The hat wall, meanwhile, combines printed images on backlit panels with three 1.4-m (55-in.) liquid crystal displays (LCDs) in landscape mode that display images of various players in between interstitials and other spots.

Secondary screens promote exclusive merchandise that is not available anywhere else outside the Rogers Centre. In the jersey department, for example, touch-screen kiosks allow customers to customize their own products. And at the very back of the store, a 2.2-m (85-in.) ultra high-definition (UHD) ‘4K’ screen features live feeds of the Jays’ games and, when they’re not playing, a custom mix of branded, historical and promotional content.

“Digital signage helps us expand the range of communications in the store,” says Terenzio. “Our three-step approach in enhancing the retail environment is: attract, transact, retain.”

Shikatani Lacroix worked with audiovisual (AV) service and installation provider CaTech Systems, based in Markham, Ont., to configure the new Jays Shop’s digital signage network, with Actineon media players running Moxie content management software developed by Omnivex in Concord, Ont.

“We’re hardware- and software-agnostic,” says Dirstein. “We just find out what systems will deliver what’s needed.”

Exceeding expectations
The store opened in August 2014, with thousands of visitors lining up to check it out and meet some of the Jays in person. Staff reported strong sales and the store exceeded revenue expectations in its first month of operation.

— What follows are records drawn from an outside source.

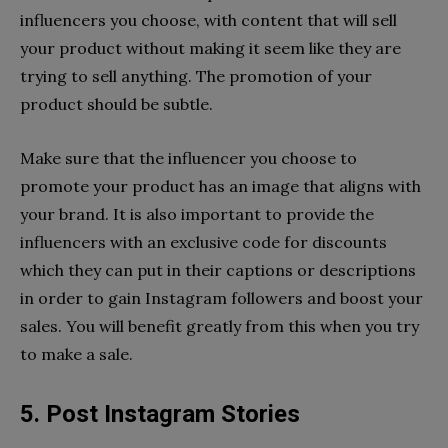
influencers you choose, with content that will sell
your product without making it seem like they are
trying to sell anything. The promotion of your
product should be subtle.
Make sure that the influencer you choose to
promote your product has an image that aligns with
your brand. It is also important to provide the
influencers with an exclusive code for discounts
which they can put in their captions or descriptions
in order to gain Instagram followers and boost your
sales. You will benefit greatly from this when you try
to make a sale.
5. Post Instagram Stories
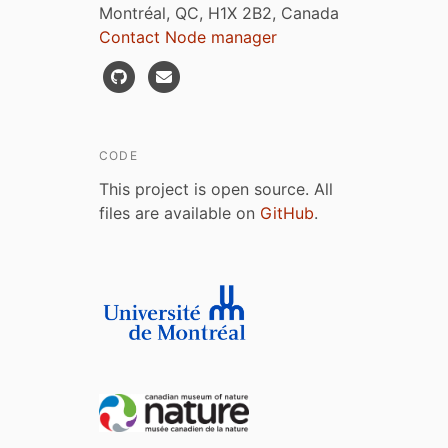
Montréal, QC, H1X 2B2, Canada
Contact Node manager
CODE
This project is open source. All
files are available on
GitHub
.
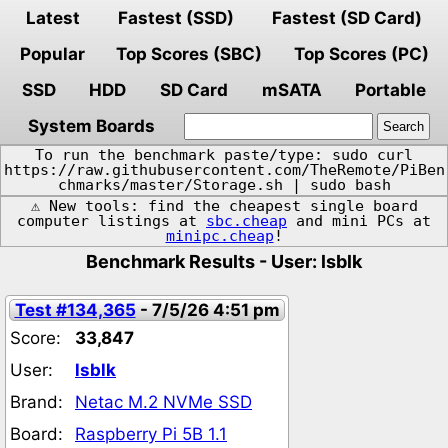
Latest
Fastest (SSD)
Fastest (SD Card)
Popular
Top Scores (SBC)
Top Scores (PC)
SSD
HDD
SD Card
mSATA
Portable
System Boards
To run the benchmark paste/type: sudo curl
https://raw.githubusercontent.com/TheRemote/PiBen
chmarks/master/Storage.sh | sudo bash
⚠️ New tools: find the cheapest single board
computer listings at
sbc.cheap
and mini PCs at
minipc.cheap
!
Benchmark Results - User: lsblk
Test #134,365
- 7/5/26 4:51 pm
Score:
33,847
User:
lsblk
Brand:
Netac M.2 NVMe SSD
Board:
Raspberry Pi 5B 1.1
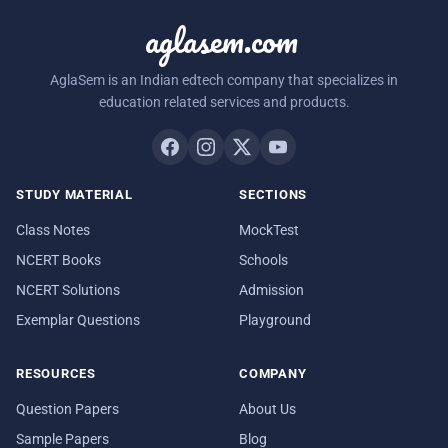
aglasem.com
AglaSem is an Indian edtech company that specializes in
education related services and products.
STUDY MATERIAL
SECTIONS
Class Notes
MockTest
NCERT Books
Schools
NCERT Solutions
Admission
Exemplar Questions
Playground
RESOURCES
COMPANY
Question Papers
About Us
Sample Papers
Blog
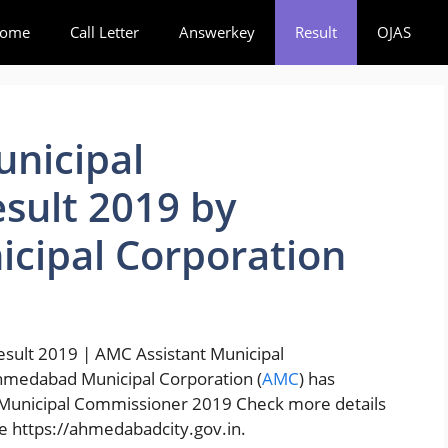
ome
Call Letter
Answerkey
Result
OJAS
unicipal
sult 2019 by
ipal Corporation
sult 2019 | AMC Assistant Municipal
hmedabad Municipal Corporation (
AMC
) has
t Municipal Commissioner 2019 Check more details
e https://ahmedabadcity.gov.in.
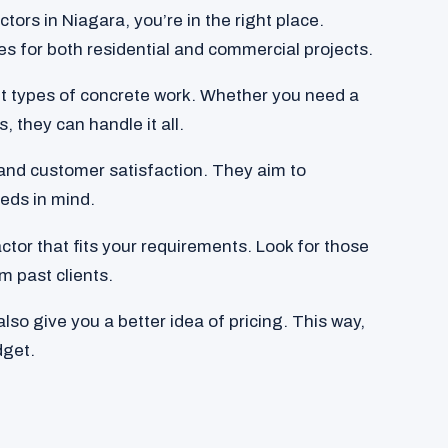
ctors in Niagara, you’re in the right place.
es for both residential and commercial projects.
t types of concrete work. Whether you need a
, they can handle it all.
y and customer satisfaction. They aim to
eds in mind.
ctor that fits your requirements. Look for those
m past clients.
so give you a better idea of pricing. This way,
dget.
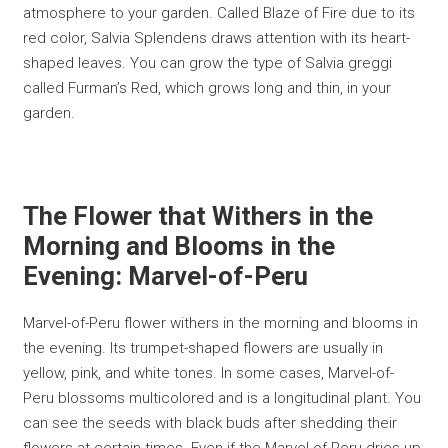
atmosphere to your garden. Called Blaze of Fire due to its
red color, Salvia Splendens draws attention with its heart-
shaped leaves. You can grow the type of Salvia greggi
called Furman’s Red, which grows long and thin, in your
garden.
The Flower that Withers in the
Morning and Blooms in the
Evening: Marvel-of-Peru
Marvel-of-Peru flower withers in the morning and blooms in
the evening. Its trumpet-shaped flowers are usually in
yellow, pink, and white tones. In some cases, Marvel-of-
Peru blossoms multicolored and is a longitudinal plant. You
can see the seeds with black buds after shedding their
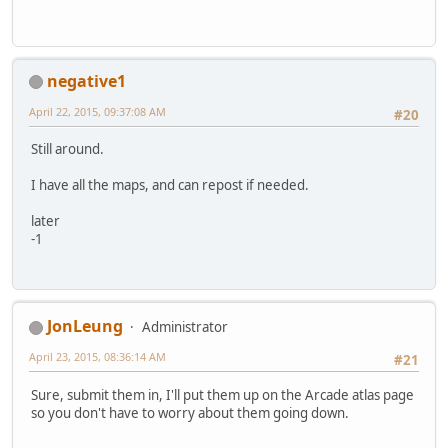
negative1
April 22, 2015, 09:37:08 AM
#20
Still around.
I have all the maps, and can repost if needed.
later
-1
JonLeung
Administrator
April 23, 2015, 08:36:14 AM
#21
Sure, submit them in, I'll put them up on the Arcade atlas page
so you don't have to worry about them going down.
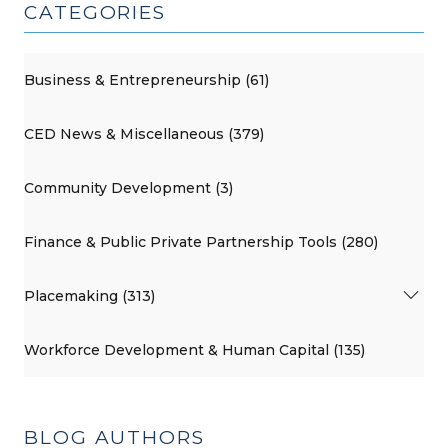
CATEGORIES
Business & Entrepreneurship (61)
CED News & Miscellaneous (379)
Community Development (3)
Finance & Public Private Partnership Tools (280)
Placemaking (313)
Workforce Development & Human Capital (135)
BLOG AUTHORS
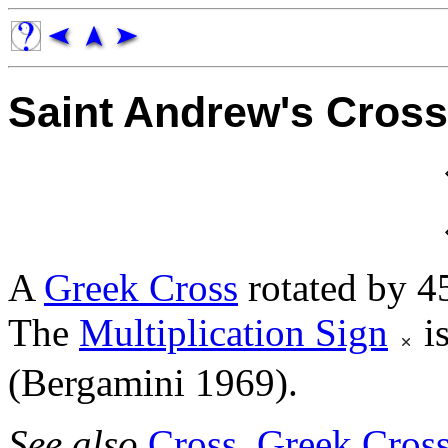
Saint Andrew's Cross
A
Greek Cross
rotated by 45
The
Multiplication Sign
is
(Bergamini 1969).
See also
Cross
,
Greek Cros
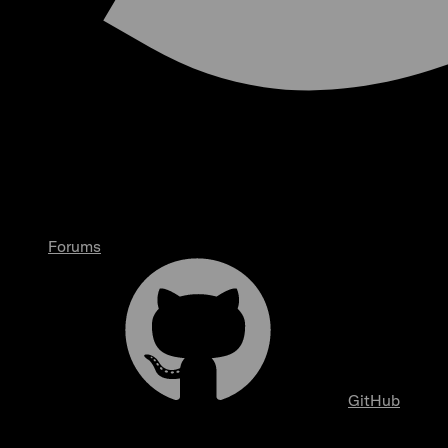
Forums
GitHub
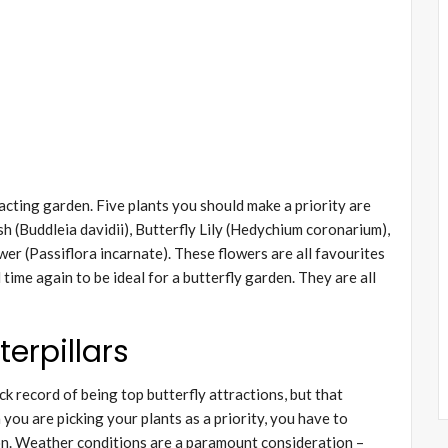
acting garden. Five plants you should make a priority are
h (Buddleia davidii), Butterfly Lily (Hedychium coronarium),
wer (Passiflora incarnate). These flowers are all favourites
ime again to be ideal for a butterfly garden. They are all
erpillars
k record of being top butterfly attractions, but that
you are picking your plants as a priority, you have to
on. Weather conditions are a paramount consideration –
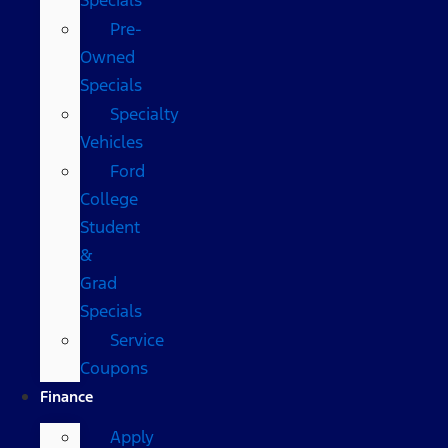
Pre-
Owned
Specials
Specialty
Vehicles
Ford
College
Student
&
Grad
Specials
Service
Coupons
Finance
Apply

In particular, the newly introduced fashions and other products for women and youth sold exceptionally well. Not only was transaction volume very high within the first few weeks, but the average purchase per customer was also higher than anticipated.

“We had great traffic when the store was inside Sears at the north end of the mall,” Dirstein says. “The Eaton Centre is going through a lot of changes and, as it’s redeveloped, our new store is in a great position and can drive a lot of its own traffic as a destination unto itself.”